(Stored items)

***

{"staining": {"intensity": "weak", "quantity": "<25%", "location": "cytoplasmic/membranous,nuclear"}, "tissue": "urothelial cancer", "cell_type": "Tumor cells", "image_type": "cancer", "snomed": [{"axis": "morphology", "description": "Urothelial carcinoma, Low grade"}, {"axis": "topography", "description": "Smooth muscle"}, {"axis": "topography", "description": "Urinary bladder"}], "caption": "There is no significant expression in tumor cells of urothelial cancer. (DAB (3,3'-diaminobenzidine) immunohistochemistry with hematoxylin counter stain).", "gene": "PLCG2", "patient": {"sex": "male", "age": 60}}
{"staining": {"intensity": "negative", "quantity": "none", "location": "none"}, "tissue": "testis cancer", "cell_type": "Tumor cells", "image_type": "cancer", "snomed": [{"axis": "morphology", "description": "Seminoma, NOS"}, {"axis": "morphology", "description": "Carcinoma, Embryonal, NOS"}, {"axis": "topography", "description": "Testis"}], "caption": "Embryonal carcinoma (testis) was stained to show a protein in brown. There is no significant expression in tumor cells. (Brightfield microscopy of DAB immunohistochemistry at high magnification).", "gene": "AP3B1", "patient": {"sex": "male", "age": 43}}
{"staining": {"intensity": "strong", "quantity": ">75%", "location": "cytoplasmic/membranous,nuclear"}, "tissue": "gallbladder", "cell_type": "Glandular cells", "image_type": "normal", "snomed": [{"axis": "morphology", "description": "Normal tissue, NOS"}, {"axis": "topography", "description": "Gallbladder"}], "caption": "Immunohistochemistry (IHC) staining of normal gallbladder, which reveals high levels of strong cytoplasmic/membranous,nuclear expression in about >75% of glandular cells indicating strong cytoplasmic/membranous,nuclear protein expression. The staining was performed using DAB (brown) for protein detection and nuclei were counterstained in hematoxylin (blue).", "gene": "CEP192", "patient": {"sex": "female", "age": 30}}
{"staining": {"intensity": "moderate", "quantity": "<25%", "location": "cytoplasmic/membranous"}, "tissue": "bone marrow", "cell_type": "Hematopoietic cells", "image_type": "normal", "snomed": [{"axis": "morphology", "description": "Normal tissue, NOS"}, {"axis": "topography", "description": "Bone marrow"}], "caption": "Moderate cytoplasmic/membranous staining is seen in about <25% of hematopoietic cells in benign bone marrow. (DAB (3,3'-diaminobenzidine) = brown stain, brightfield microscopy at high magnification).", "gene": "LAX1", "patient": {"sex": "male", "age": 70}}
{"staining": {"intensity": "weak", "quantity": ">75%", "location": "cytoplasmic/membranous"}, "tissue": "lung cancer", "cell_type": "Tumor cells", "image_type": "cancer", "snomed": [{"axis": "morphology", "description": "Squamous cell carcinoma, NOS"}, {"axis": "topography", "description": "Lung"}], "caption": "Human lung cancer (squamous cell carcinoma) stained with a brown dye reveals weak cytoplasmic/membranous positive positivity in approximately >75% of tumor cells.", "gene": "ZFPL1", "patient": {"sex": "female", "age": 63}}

***

(Your goal)
Quote the records above from their first line through the line containing "carcinoma (testis) was", both ends included.

(Answer to this problem)
{"staining": {"intensity": "weak", "quantity": "<25%", "location": "cytoplasmic/membranous,nuclear"}, "tissue": "urothelial cancer", "cell_type": "Tumor cells", "image_type": "cancer", "snomed": [{"axis": "morphology", "description": "Urothelial carcinoma, Low grade"}, {"axis": "topography", "description": "Smooth muscle"}, {"axis": "topography", "description": "Urinary bladder"}], "caption": "There is no significant expression in tumor cells of urothelial cancer. (DAB (3,3'-diaminobenzidine) immunohistochemistry with hematoxylin counter stain).", "gene": "PLCG2", "patient": {"sex": "male", "age": 60}}
{"staining": {"intensity": "negative", "quantity": "none", "location": "none"}, "tissue": "testis cancer", "cell_type": "Tumor cells", "image_type": "cancer", "snomed": [{"axis": "morphology", "description": "Seminoma, NOS"}, {"axis": "morphology", "description": "Carcinoma, Embryonal, NOS"}, {"axis": "topography", "description": "Testis"}], "caption": "Embryonal carcinoma (testis) was stained to show a protein in brown. There is no significant expression in tumor cells. (Brightfield microscopy of DAB immunohistochemistry at high magnification).", "gene": "AP3B1", "patient": {"sex": "male", "age": 43}}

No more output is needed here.